Reproduce each line from the records that holds "activities".

Records drawn from a dataset:
= = = = =

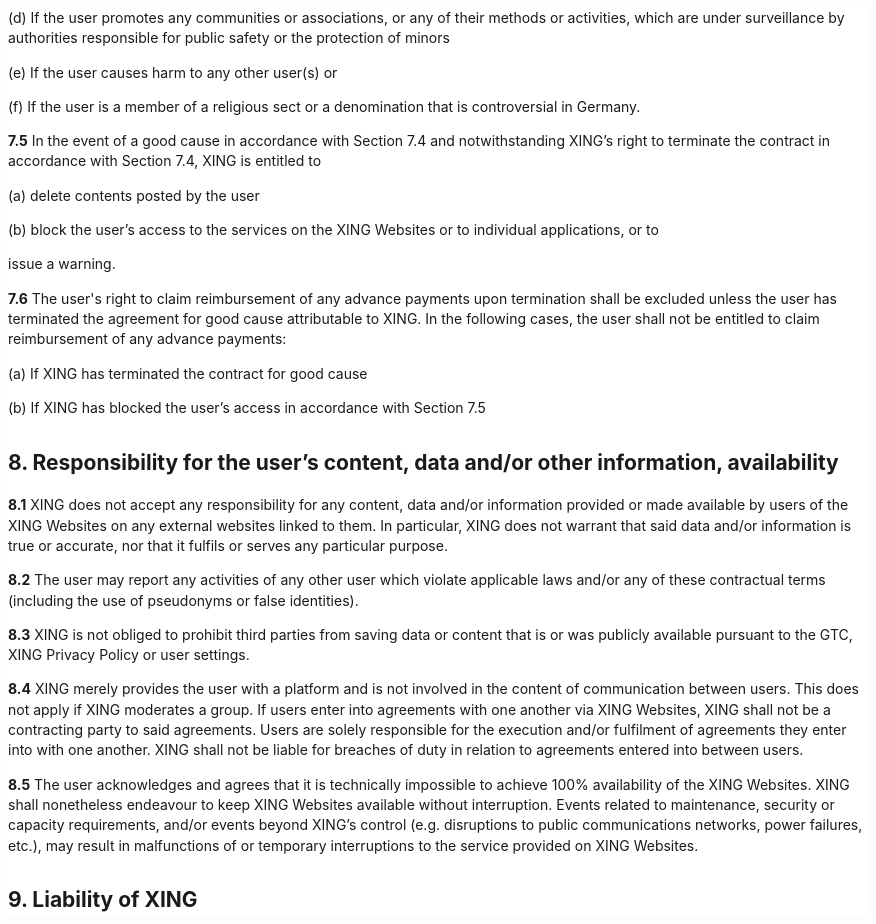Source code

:(d) If the user promotes any communities or associations, or any of their methods or activities, which are under surveillance by authorities responsible for public safety or the protection of minors

(e) If the user causes harm to any other user(s) or

(f) If the user is a member of a religious sect or a denomination that is controversial in Germany.

**7.5** In the event of a good cause in accordance with Section 7.4 and notwithstanding XING’s right to terminate the contract in accordance with Section 7.4, XING is entitled to

(a) delete contents posted by the user

(b) block the user’s access to the services on the XING Websites or to individual applications, or to

issue a warning.

**7.6** The user's right to claim reimbursement of any advance payments upon termination shall be excluded unless the user has terminated the agreement for good cause attributable to XING. In the following cases, the user shall not be entitled to claim reimbursement of any advance payments:

(a) If XING has terminated the contract for good cause

(b) If XING has blocked the user’s access in accordance with Section 7.5

 [](#top)   

8\. Responsibility for the user’s content, data and/or other information, availability
--------------------------------------------------------------------------------------

**8.1** XING does not accept any responsibility for any content, data and/or information provided or made available by users of the XING Websites on any external websites linked to them. In particular, XING does not warrant that said data and/or information is true or accurate, nor that it fulfils or serves any particular purpose.

**8.2** The user may report any activities of any other user which violate applicable laws and/or any of these contractual terms (including the use of pseudonyms or false identities).

**8.3** XING is not obliged to prohibit third parties from saving data or content that is or was publicly available pursuant to the GTC, XING Privacy Policy or user settings.

**8.4** XING merely provides the user with a platform and is not involved in the content of communication between users. This does not apply if XING moderates a group. If users enter into agreements with one another via XING Websites, XING shall not be a contracting party to said agreements. Users are solely responsible for the execution and/or fulfilment of agreements they enter into with one another. XING shall not be liable for breaches of duty in relation to agreements entered into between users.

**8.5** The user acknowledges and agrees that it is technically impossible to achieve 100% availability of the XING Websites. XING shall nonetheless endeavour to keep XING Websites available without interruption. Events related to maintenance, security or capacity requirements, and/or events beyond XING’s control (e.g. disruptions to public communications networks, power failures, etc.), may result in malfunctions of or temporary interruptions to the service provided on XING Websites.

 [](#top)   

9\. Liability of XING
---------------------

= = = = =

■ **REPLY TO THE TASK**
:(d) If the user promotes any communities or associations, or any of their methods or activities, which are under surveillance by authorities responsible for public safety or the protection of minors
**8.2** The user may report any activities of any other user which violate applicable laws and/or any of these contractual terms (including the use of pseudonyms or false identities).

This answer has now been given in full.